__What is asked__
Return every line of the data below word for word, with nothing added, dropped, or changed.

_____

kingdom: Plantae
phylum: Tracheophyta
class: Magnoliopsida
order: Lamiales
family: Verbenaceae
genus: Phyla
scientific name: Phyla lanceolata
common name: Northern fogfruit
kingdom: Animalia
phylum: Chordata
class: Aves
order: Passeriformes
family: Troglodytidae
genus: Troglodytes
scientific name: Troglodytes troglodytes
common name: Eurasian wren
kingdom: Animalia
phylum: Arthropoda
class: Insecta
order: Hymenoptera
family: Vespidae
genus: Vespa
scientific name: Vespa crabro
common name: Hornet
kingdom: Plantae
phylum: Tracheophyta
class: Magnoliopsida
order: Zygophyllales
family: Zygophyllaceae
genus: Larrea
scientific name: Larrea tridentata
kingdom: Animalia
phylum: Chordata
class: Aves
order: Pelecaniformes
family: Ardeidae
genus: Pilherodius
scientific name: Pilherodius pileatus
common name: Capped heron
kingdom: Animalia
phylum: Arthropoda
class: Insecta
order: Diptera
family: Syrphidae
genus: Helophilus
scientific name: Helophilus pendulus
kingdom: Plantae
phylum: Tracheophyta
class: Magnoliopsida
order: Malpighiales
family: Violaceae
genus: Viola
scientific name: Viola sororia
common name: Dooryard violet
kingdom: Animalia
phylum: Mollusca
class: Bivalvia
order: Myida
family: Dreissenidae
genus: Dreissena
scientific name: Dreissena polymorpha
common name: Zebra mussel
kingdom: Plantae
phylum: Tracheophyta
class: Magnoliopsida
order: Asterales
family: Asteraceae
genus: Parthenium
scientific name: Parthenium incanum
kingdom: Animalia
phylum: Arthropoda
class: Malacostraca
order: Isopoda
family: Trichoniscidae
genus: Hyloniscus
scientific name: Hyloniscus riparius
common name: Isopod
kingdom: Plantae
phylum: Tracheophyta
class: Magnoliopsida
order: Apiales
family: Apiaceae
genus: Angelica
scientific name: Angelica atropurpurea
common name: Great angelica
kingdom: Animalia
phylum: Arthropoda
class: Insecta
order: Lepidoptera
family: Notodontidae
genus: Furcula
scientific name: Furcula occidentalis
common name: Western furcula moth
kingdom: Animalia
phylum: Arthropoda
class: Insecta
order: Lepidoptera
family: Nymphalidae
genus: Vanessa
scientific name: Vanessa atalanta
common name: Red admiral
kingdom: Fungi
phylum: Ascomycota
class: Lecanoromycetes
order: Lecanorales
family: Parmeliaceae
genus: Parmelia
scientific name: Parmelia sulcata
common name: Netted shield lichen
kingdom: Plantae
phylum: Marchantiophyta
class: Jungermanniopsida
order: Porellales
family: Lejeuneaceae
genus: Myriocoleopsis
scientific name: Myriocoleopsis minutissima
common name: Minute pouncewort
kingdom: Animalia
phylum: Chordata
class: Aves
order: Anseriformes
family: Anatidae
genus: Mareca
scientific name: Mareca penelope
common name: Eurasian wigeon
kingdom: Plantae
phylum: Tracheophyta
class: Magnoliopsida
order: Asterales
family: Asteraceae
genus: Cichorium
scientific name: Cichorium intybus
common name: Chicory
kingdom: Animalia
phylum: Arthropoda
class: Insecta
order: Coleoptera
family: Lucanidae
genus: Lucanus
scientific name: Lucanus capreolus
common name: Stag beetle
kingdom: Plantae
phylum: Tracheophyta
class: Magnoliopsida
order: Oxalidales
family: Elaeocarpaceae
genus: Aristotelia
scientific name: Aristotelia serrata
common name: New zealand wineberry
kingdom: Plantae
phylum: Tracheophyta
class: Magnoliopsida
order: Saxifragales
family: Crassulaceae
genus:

_____

__Finished task__
kingdom: Plantae
phylum: Tracheophyta
class: Magnoliopsida
order: Lamiales
family: Verbenaceae
genus: Phyla
scientific name: Phyla lanceolata
common name: Northern fogfruit
kingdom: Animalia
phylum: Chordata
class: Aves
order: Passeriformes
family: Troglodytidae
genus: Troglodytes
scientific name: Troglodytes troglodytes
common name: Eurasian wren
kingdom: Animalia
phylum: Arthropoda
class: Insecta
order: Hymenoptera
family: Vespidae
genus: Vespa
scientific name: Vespa crabro
common name: Hornet
kingdom: Plantae
phylum: Tracheophyta
class: Magnoliopsida
order: Zygophyllales
family: Zygophyllaceae
genus: Larrea
scientific name: Larrea tridentata
kingdom: Animalia
phylum: Chordata
class: Aves
order: Pelecaniformes
family: Ardeidae
genus: Pilherodius
scientific name: Pilherodius pileatus
common name: Capped heron
kingdom: Animalia
phylum: Arthropoda
class: Insecta
order: Diptera
family: Syrphidae
genus: Helophilus
scientific name: Helophilus pendulus
kingdom: Plantae
phylum: Tracheophyta
class: Magnoliopsida
order: Malpighiales
family: Violaceae
genus: Viola
scientific name: Viola sororia
common name: Dooryard violet
kingdom: Animalia
phylum: Mollusca
class: Bivalvia
order: Myida
family: Dreissenidae
genus: Dreissena
scientific name: Dreissena polymorpha
common name: Zebra mussel
kingdom: Plantae
phylum: Tracheophyta
class: Magnoliopsida
order: Asterales
family: Asteraceae
genus: Parthenium
scientific name: Parthenium incanum
kingdom: Animalia
phylum: Arthropoda
class: Malacostraca
order: Isopoda
family: Trichoniscidae
genus: Hyloniscus
scientific name: Hyloniscus riparius
common name: Isopod
kingdom: Plantae
phylum: Tracheophyta
class: Magnoliopsida
order: Apiales
family: Apiaceae
genus: Angelica
scientific name: Angelica atropurpurea
common name: Great angelica
kingdom: Animalia
phylum: Arthropoda
class: Insecta
order: Lepidoptera
family: Notodontidae
genus: Furcula
scientific name: Furcula occidentalis
common name: Western furcula moth
kingdom: Animalia
phylum: Arthropoda
class: Insecta
order: Lepidoptera
family: Nymphalidae
genus: Vanessa
scientific name: Vanessa atalanta
common name: Red admiral
kingdom: Fungi
phylum: Ascomycota
class: Lecanoromycetes
order: Lecanorales
family: Parmeliaceae
genus: Parmelia
scientific name: Parmelia sulcata
common name: Netted shield lichen
kingdom: Plantae
phylum: Marchantiophyta
class: Jungermanniopsida
order: Porellales
family: Lejeuneaceae
genus: Myriocoleopsis
scientific name: Myriocoleopsis minutissima
common name: Minute pouncewort
kingdom: Animalia
phylum: Chordata
class: Aves
order: Anseriformes
family: Anatidae
genus: Mareca
scientific name: Mareca penelope
common name: Eurasian wigeon
kingdom: Plantae
phylum: Tracheophyta
class: Magnoliopsida
order: Asterales
family: Asteraceae
genus: Cichorium
scientific name: Cichorium intybus
common name: Chicory
kingdom: Animalia
phylum: Arthropoda
class: Insecta
order: Coleoptera
family: Lucanidae
genus: Lucanus
scientific name: Lucanus capreolus
common name: Stag beetle
kingdom: Plantae
phylum: Tracheophyta
class: Magnoliopsida
order: Oxalidales
family: Elaeocarpaceae
genus: Aristotelia
scientific name: Aristotelia serrata
common name: New zealand wineberry
kingdom: Plantae
phylum: Tracheophyta
class: Magnoliopsida
order: Saxifragales
family: Crassulaceae
genus:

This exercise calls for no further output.